Il presidente Sandro Plano (Pd) rifiuta però la logica che i nuovi enti, a pochissimi mesi dalla loro entrata in funzione, debbano già essere ridisegnati: «Non si possono cambiare le carte in tavola a seconda delle maggioranze che governano. Se la Comunità mon­tana l'avesse vinta il centrodestra, sono certo che una Comunità così grande sarebbe andata comunque bene. Non dimentichiamo che questo accorpamento era stato approvato dalla Regione con una larga condivisione tra centrosini­stra e centrodestra. E vero che è una Comunità molto grande, ma io ho rispetto dei soldi pubblici e del personale degli enti pubblici e credo che sia molto scorretto giocare sulla pelle del personale proprio ora che stiamo mettendo mano al riordino della pianta or­ganica, spendendo anche dei soldi. Chiedere adesso una revisione delle Comunità montane mi sem­brerebbe strumentale, anche se logicamente mi adeguerò sempre a qualsiasi legge». Dal centrode­stra, comunque, non arrivano an­cora veri e propri proclami, ma soltanto auspici: «Speriamo che cambi qualcosa - esordisce il sin­daco leghista di Sestriere Valter Marin, destinato a diventare il referente politico della Regione in alta valle - biso­gna essere seri: è ora che si dica finalmente cosa è montano e cosa no. Questa mega Comunità credo sia la più assurda di tutte quelle che hanno istituito: le strategie, le mentalità, gli obiettivi e le realtà economiche dei tre tenitori sono totalmente diverse, questo nuovo ente non può soddisfare le loro esi­genze». Per Marin l'ideale sarebbe una nuova Comunità montana che metta insieme tutta l'alta valle Susa e le valli Chisone e Germanasca.

 

Una soluzione che piace anche a Franco Capra, sindaco di Claviere e capogruppo di minoranza in Comunità montana: «Questo accorpamento è anomalo e credo che un ragionamento vada fatto, perché esistono delle oggettive difficoltà di gestione.

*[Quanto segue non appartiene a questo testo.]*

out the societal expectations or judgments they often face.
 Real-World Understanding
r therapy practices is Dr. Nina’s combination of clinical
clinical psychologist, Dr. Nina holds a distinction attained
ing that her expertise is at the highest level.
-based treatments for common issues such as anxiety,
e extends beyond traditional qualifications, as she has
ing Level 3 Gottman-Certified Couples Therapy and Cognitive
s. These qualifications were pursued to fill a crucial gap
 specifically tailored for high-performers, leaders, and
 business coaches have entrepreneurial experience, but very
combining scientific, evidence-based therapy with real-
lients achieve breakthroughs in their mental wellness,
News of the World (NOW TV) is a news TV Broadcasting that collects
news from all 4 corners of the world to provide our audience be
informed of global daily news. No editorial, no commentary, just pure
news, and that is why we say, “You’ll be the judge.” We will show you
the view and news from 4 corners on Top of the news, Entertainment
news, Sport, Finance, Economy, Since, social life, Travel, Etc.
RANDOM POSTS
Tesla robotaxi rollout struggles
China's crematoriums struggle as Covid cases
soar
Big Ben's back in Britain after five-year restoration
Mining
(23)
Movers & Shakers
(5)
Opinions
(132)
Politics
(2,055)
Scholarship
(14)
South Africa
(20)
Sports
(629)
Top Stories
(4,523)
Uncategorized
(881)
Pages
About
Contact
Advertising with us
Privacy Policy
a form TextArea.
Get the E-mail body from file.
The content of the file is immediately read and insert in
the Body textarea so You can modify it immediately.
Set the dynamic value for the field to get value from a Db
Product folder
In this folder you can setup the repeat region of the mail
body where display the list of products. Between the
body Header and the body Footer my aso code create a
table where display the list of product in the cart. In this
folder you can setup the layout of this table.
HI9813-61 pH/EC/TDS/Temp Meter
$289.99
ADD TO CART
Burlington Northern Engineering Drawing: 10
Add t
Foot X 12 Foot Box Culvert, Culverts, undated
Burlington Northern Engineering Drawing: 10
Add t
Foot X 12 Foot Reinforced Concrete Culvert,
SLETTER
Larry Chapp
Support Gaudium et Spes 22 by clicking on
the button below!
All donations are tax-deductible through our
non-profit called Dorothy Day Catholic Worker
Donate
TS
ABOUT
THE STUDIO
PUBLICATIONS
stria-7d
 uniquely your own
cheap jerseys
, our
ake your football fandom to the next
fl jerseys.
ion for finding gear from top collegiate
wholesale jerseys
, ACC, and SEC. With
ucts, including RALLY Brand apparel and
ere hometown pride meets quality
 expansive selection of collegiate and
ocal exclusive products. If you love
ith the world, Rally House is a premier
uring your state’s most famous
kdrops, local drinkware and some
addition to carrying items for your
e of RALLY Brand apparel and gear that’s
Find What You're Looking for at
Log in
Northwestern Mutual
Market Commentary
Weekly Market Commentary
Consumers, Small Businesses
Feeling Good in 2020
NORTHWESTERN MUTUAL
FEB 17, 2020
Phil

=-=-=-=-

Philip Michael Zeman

Cosa centra Avigliana con Claviere? Nessuno dice che uno è meglio dell'altro, semplicemente sono realtà troppo diverse fra loro. Unire la parte alta della val Chisone e della val Sangone con l'alta valle Susa poteva avere un senso. E poi se si chiama Comunità montana, montana dev'essere: credo sia necessario trovare delle soluzioni anzitutto a tutela dei comuni».

 

Daniela Ruffino, sindaca Pdl di Giaveno, annuncia già di voler chiedere a Cota un incontro in cui affrontare la questione delle Comunità montane e in particolare di questa maxi Comunità, facen­dosi portavoce dei disagi della val Sangone e di tutti i 19 comuni che sono all'opposizione: «Mi pare evidente che la legge di riordino non è stata ben pensata: gli stanziamenti per un ente così grande sono insufficienti e quei pochi che ci sono vengono gestiti male da questa maggioranza, con scelte politiche che mirano ad affossarci. Vogliamo chiedere al presidente un incontro per fargli presente la situazione di questa Comunità, che così com'è non funziona. Sentire­mo cosa ci dirà e di lì vedremo se e come muoverci».

 

Ma secondo Antonio Ferrentino, sindaco di Sant'Antonino e per 10 anni presidente della bassa valle, è anzitutto la classe politi­ca valsusina che deve recitare il "mea culpa" se oggi si ritrova un ente così grande e così difficile da gestire: «Continuo a credere che questo accorpamento sia stato un errore storico, ma la colpa è anche nostra: se a suo tempo i sindaci di alta e bassa valle si fossero messi d'accordo per creare un unico ente, oggi non ci sarebbero tutte queste difficoltà. Invece l'alta valle, confidando di rimanere autonoma, ha rifiutato questa soluzione che continuo a credere sia la più logica. Da Bardonecchia a Caselette abbiamo già un unico sistema di gestione per trasporti, rifiuti e socio assistenza, mentre la val Sangone è di fatto un elemento più estraneo al nostro bacino». Se dunque la giunta regionale decidesse di rivedere la geografia delle Comunità montane, Ferrentino (Sinistra ecologia libertà) sposerebbe subito la soluzione di un ente tutto valsusino. «Non credo però che sia così semplice - confida - la mia vera paura è che prima o poi le Comunità montane vengano chiuse in modo virtuale, togliendo loro i fondi, o definitivo, con un evidente danno per i nostri tenitori».